### Task to carry out
Copy every line of the material below word for word, but leave out the pictures.

(Collection entries)
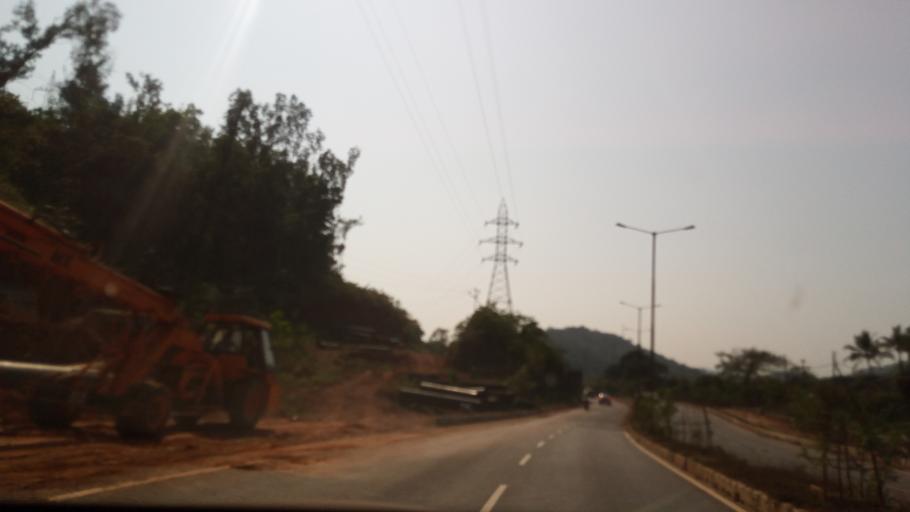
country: IN
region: Goa
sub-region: North Goa
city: Curti
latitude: 15.4134
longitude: 74.0318
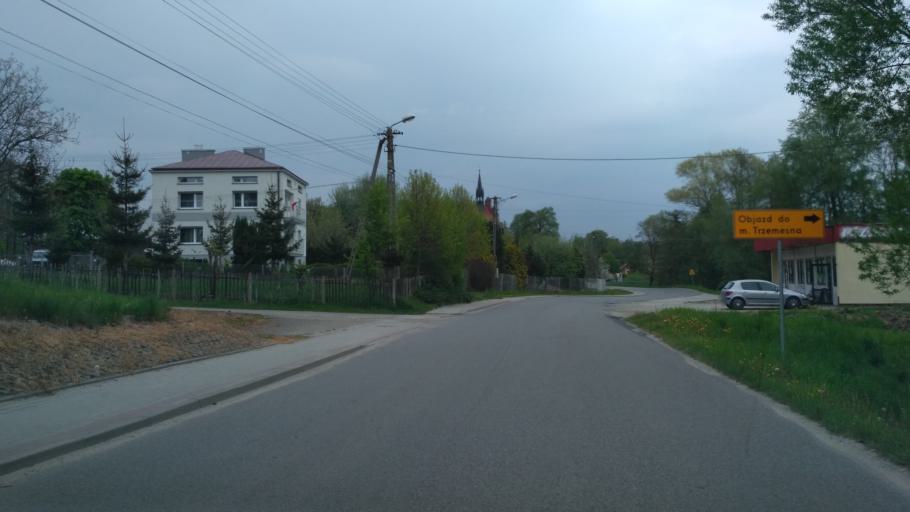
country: PL
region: Lesser Poland Voivodeship
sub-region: Powiat tarnowski
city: Skrzyszow
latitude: 49.9691
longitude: 21.0551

### Written solution
country: IN
region: Goa
sub-region: North Goa
city: Curti
latitude: 15.4134
longitude: 74.0318
country: PL
region: Lesser Poland Voivodeship
sub-region: Powiat tarnowski
city: Skrzyszow
latitude: 49.9691
longitude: 21.0551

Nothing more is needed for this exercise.